Generational effects point to trends that remain true of an age cohort throughout its lifespan. The Lost Generation (coined in the 1920s and referring to artists and expatriates born at the end of the previous century) and the Beat Generation have both been prone to political and social alienation regardless of age. The Baby Boomers are perhaps the most famous generation, in that the American history of their lifetime is sometimes described as if it were their biographical narrative: they were born in the aftermath of World War II, children in the Golden Age of the 1950s, came of age during the Vietnam War and the counterculture, settled down in the calm years of detente, approached middle-age in the paranoid and acquisitive 1980s, and finally came to power with Bill Clinton in the 1990s. The Boomers' fascination with their generation is most likely responsible for the popularity of the study of generation effects.

Baby Boomers are easily defined, though, as those children born when American soldiers returned from World War II, at least figuratively speaking. Generation X is much less clear; the term comes from a study of the sexual mores of Boomer teenagers, but was popularized by Douglas Coupland's novel of the same name to refer to Americans born in the early 1960s. Coupland's Generation X would therefore be approaching 50 now, but the use of the term by the media in his wake would set the endpoint much later, perhaps just before the rising birth rates of the late 70s. Coupland defined his generation as distinct in its resistance to definition, a generation of slackers and self-made millionaires, bloggers and novelists, losing their virginity early and marrying late, politically active and apathetic.

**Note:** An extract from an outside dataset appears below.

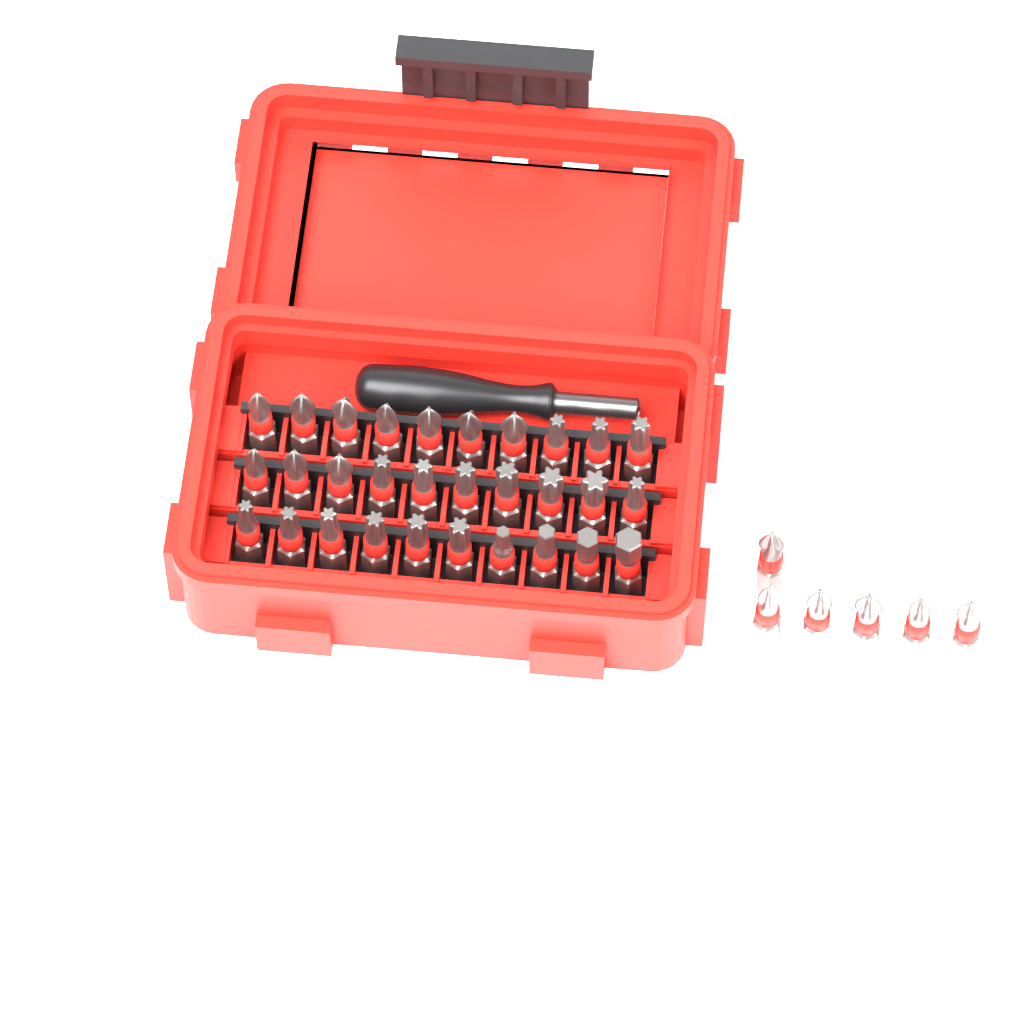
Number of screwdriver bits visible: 36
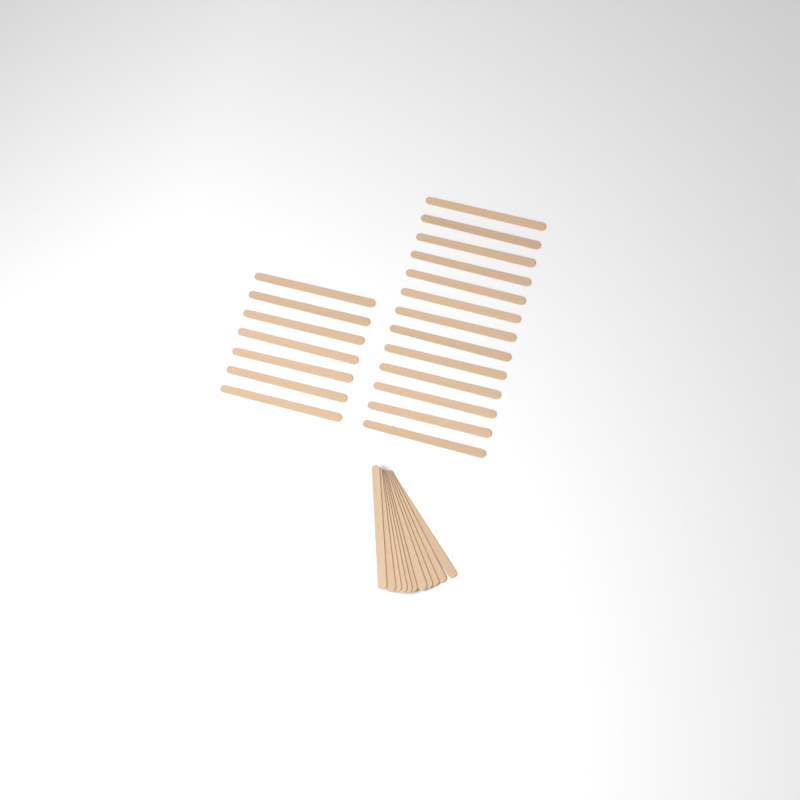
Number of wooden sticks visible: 31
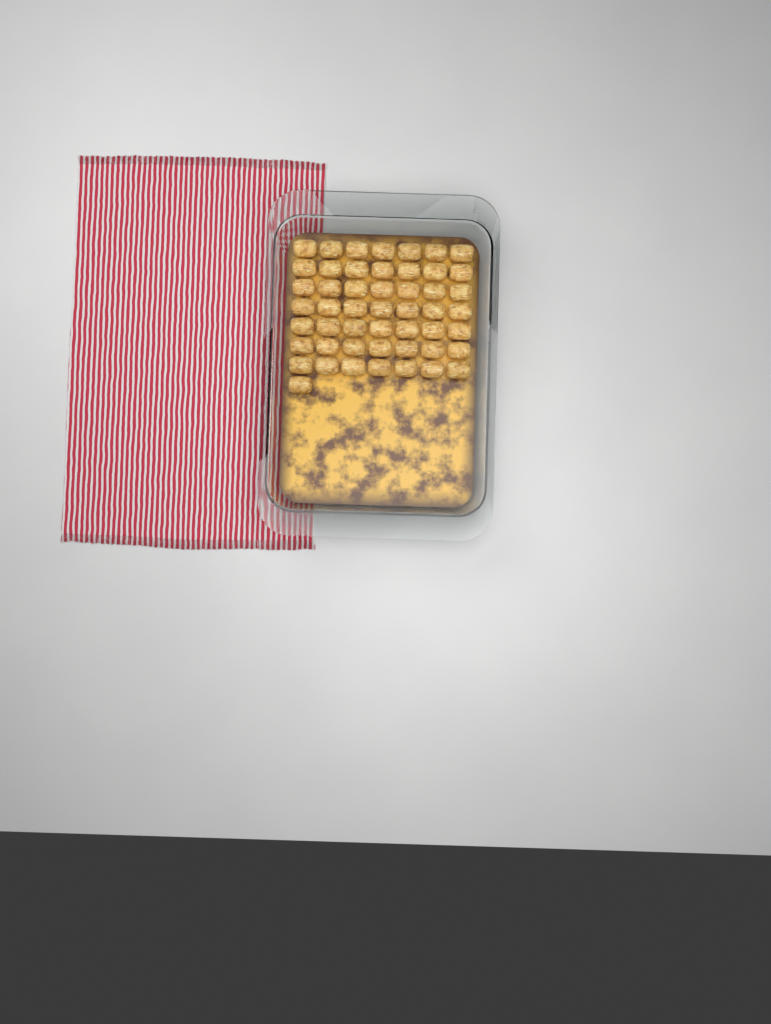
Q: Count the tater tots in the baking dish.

Researchers frequently attempt to paint a picture of the cycle of American generations; the descriptions reading almost like those of Zodiac signs. The attention paid to the Baby Boomers and to Generation X stirred up interest in generation-based psychology, both serious and popular, but it would take a great deal of time for a generation's proclivities to fully reveal themselves: the best-studied generation, the Boomers are just approaching retirement age. However, the generation effect does play a role, less in determining the generation's position on an issue, and more in influencing its strength of feeling—the degree to which the generation may feel politically alienated, entitled, or invested.